Data to process.
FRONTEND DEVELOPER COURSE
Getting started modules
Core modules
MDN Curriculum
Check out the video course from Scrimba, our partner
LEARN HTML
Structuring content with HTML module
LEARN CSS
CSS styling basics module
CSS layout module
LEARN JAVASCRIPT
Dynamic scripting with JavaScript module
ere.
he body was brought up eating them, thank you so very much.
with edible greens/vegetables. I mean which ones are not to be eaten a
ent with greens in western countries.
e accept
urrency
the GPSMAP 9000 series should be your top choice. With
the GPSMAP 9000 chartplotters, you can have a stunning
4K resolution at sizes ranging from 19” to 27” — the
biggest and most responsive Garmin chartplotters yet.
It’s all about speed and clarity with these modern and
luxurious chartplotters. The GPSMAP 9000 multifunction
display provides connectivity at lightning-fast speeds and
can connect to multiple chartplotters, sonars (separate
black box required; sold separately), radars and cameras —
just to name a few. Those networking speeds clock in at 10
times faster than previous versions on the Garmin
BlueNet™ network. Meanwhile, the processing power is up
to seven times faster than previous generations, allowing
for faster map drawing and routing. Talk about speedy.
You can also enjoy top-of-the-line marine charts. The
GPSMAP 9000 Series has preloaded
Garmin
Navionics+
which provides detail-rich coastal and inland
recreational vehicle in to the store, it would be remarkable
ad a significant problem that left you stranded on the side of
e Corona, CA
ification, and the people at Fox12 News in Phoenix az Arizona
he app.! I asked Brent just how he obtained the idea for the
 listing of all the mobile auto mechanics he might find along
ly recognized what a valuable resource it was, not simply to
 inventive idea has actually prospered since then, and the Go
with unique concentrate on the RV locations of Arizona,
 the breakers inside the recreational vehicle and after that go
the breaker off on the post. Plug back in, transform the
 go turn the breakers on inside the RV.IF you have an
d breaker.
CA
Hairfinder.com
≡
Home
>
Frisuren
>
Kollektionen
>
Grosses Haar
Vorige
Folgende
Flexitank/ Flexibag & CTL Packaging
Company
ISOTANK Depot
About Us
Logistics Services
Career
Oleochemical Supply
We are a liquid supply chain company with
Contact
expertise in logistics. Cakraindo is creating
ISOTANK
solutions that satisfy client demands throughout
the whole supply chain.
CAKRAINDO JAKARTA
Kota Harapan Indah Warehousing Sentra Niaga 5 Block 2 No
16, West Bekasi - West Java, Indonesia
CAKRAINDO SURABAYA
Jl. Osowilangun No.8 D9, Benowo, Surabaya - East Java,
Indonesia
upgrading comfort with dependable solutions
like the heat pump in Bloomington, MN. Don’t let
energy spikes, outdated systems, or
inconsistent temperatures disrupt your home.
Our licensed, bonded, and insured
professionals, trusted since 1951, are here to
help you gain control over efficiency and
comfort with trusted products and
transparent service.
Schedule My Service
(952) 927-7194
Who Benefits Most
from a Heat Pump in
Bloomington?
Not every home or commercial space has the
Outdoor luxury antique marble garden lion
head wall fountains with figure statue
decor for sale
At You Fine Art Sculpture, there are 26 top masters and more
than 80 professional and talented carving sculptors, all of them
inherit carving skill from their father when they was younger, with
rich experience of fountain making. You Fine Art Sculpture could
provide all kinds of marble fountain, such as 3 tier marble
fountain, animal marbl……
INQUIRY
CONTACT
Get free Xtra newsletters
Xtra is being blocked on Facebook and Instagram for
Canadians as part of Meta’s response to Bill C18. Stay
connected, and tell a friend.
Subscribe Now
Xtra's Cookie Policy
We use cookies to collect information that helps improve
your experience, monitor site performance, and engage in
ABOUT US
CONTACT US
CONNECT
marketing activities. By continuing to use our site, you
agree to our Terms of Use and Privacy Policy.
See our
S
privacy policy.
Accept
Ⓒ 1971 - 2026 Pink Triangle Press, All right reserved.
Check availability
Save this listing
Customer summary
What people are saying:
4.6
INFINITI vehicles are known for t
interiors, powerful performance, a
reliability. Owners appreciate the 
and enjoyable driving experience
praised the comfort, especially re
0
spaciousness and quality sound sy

==

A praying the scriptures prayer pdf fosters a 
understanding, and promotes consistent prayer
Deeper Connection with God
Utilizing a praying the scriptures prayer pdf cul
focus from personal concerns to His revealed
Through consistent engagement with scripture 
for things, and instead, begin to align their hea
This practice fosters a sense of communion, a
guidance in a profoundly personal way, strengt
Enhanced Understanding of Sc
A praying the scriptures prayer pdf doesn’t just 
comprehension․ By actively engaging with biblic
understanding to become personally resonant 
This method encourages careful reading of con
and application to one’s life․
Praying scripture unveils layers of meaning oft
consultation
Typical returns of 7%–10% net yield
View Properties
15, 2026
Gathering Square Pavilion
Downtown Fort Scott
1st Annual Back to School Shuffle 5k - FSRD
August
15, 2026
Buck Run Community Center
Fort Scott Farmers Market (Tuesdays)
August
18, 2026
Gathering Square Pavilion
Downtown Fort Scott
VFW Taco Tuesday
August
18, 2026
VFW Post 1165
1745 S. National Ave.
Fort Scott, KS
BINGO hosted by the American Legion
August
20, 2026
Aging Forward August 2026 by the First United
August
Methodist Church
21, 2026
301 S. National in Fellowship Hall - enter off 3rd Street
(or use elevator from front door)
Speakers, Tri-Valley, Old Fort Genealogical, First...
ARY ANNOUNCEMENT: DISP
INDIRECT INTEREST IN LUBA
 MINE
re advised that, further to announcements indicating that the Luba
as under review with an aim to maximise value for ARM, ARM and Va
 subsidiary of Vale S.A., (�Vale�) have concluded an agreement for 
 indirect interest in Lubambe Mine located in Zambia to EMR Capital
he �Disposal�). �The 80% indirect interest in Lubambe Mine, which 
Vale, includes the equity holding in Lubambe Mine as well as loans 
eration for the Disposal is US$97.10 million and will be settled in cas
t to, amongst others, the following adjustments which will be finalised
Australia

--

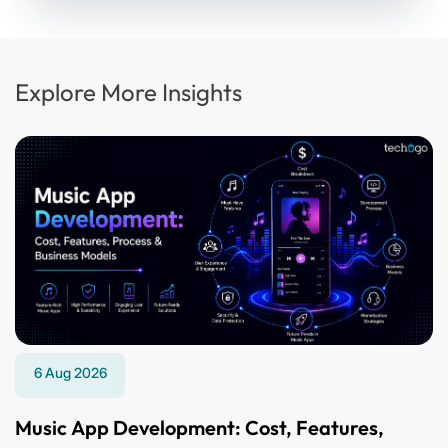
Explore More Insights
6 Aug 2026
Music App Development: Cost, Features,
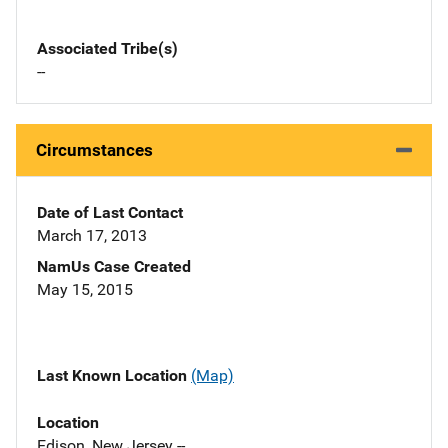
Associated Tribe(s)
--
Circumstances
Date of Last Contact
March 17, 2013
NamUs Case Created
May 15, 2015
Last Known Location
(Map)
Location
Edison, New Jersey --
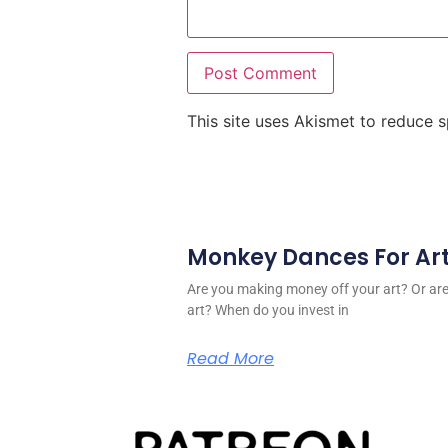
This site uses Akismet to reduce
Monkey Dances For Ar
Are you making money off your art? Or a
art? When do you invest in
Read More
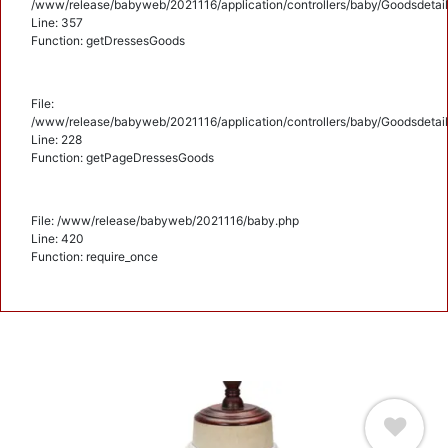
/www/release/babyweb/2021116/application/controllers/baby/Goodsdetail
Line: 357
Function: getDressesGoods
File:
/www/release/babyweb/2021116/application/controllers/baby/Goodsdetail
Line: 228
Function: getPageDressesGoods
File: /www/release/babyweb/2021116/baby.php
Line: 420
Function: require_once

Exercise requirements. Your answer should be the lines of the listing above between the line holding "interiors, powerful performance, a" and the line holding "spaciousness and quality sound sy", inclusive, restated word for word and alone.

Answer area.
interiors, powerful performance, a
reliability. Owners appreciate the 
and enjoyable driving experience
praised the comfort, especially re
0
spaciousness and quality sound sy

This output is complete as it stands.